International markets


European stocks traded higher on Monday on improved investor sentiment after strong CPI data from China. The Stoxx Europe 600 index gained 0.3% to 456.2 points. In Paris, the CAC 40 and SBF 120 rose by 0.5% each. The DAX 40 in Frankfurt climbed 0.4% and the FTSE 100 in London added 0.3%. Billboard specialist JCDecaux (+5.8%) was the biggest riser on the SBF 120 index on Monday, boosted by Oddo BHF raising its recommendation from "neutral" to "outperform". Mining and steel groups Eramet (+3%) and Aperam (+2%) benefited from surging metal prices, including copper and aluminium, against a backdrop of a falling dollar and macroeconomic uncertainty. The manufacturer of pens, lighters, shavers and promotional items Bic (+3.2%) announced, on the occasion of an update of its "Horizon" strategic plan launched in 2020, that it expected an adjusted operating margin of around 15.5% in 2025. Société Générale (+1.7%) and Brookfield Asset Management unveiled a partnership to launch a €10 billion private debt fund. In Milan, Juventus Football Club shares gained 2.2% after the investment fund Exor, controlled by the Agnelli family, denied considering a sale of the Turin football club in which it holds a 63.8% stake. This information had been reported by the Milan daily Il Giornale.

United States

Shares in Tesla pulled stock markets higher Monday, thanks in large part to hype around a supercomputer dubbed “Dojo.” All three indexes opened in the green and stayed there through the closing bell, clawing back some of last week’s losses. The S&P 500 climbed 0.7%, while the tech-heavy Nasdaq Composite rose 1.1%. The Dow Jones Industrial Average gained 0.3%, or roughly 87 points. Tesla was Monday’s major winner, leading the S&P 500 with a 10% gain after Morgan Stanley upgraded its stock. The bank said a supercomputer that the automaker is developing to parse the vast amounts of visual data needed for autonomous driving could add $500 billion to the company’s enterprise value. In the stock markets, J.M. Smucker was among the session’s biggest losers. The Folgers and Jif producer’s stock fell 7% after it said it had agreed to buy Twinkies owner Hostess Brands for $4.6 billion. Hostess shares, meanwhile, leapt 19%. Tech stocks finished mixed. A 3.5% gain by shares pushed them to their highest closing price since August 2022, according to Dow Jones Market Data. Chip maker Nvidia retreated 0.9%, extending a rocky September, while Advanced Micro Devices fell 0.7%. Shares of Qualcomm rose 3.9% after it struck a three-year deal to supply Apple with 5G chips, the latest sign that the iPhone maker’s effort to make them in-house hasn’t yet borne fruit. Apple eked out a 0.7% gain, reversing some of last week’s losses, a day before an event in which the company is expected to unveil its latest iteration of the iPhone.

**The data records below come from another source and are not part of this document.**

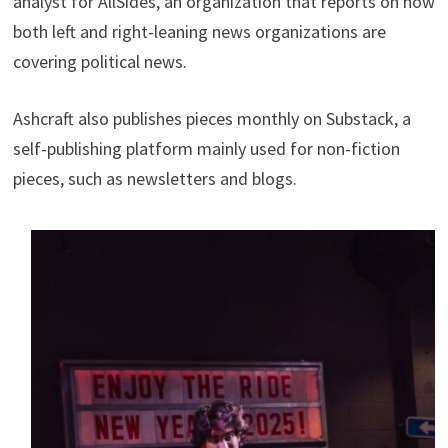
analyst for AllSides, an organization that reports on how
both left and right-leaning news organizations are
covering political news.
Ashcraft also publishes pieces monthly on Substack, a
self-publishing platform mainly used for non-fiction
pieces, such as newsletters and blogs.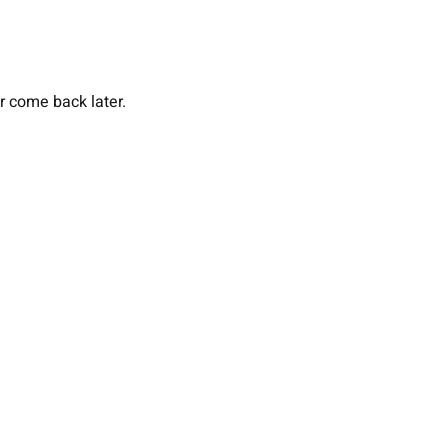
or come back later.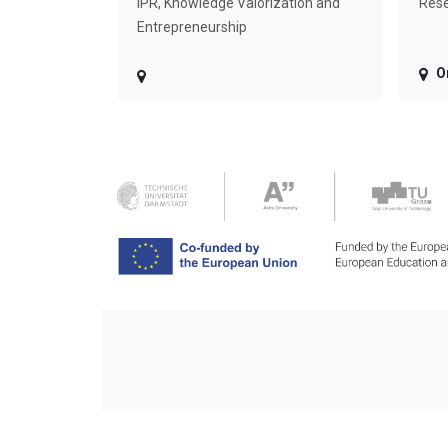
IPR, Knowledge Valorization and
Rese
Entrepreneurship
O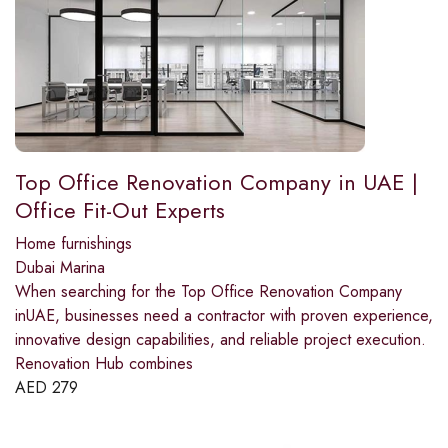
Top Office Renovation Company in UAE |
Office Fit-Out Experts
Home furnishings
Dubai Marina
When searching for the Top Office Renovation Company
inUAE, businesses need a contractor with proven experience,
innovative design capabilities, and reliable project execution.
Renovation Hub combines
AED
279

Asian stocks were mixed on Tuesday. The Chinese stock exchanges in Shanghai and Hong Kong are stagnating. Property values in Hong Kong varied. Country Garden rose 4.8 per cent, Country Garden Services 1.1 per cent and China Evergrande jumped 14 per cent. Longfor and China Vanke, on the other hand, shed up to 1.4 per cent. The Nikkei 225 records a gain of 0.8 per cent in Japan. In South Korea, the Kospi drops 0.6 per cent. Hyosung Advanced Materials climbs 6 per cent. The company's intention to expand its carbon fibre business fuels investors' enthusiasm.

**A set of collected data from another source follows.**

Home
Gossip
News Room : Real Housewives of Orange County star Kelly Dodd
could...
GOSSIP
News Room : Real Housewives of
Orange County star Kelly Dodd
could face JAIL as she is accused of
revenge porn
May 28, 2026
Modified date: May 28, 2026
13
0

Two- through 30-year U.S. government debt yields end slightly higher on Monday after Bank of Japan Gov. Kazuo Ueda hinted at a possible conclusion to negative interest-rate policy. The 10-year Treasury note yield gained 4 basis points to 4.294%. The 2-year Treasury note closed virtually unchanged at 4.988%.


Rating Helvetia: Julius Baer lowers to Hold (Buy) - Target CHF 144 (145).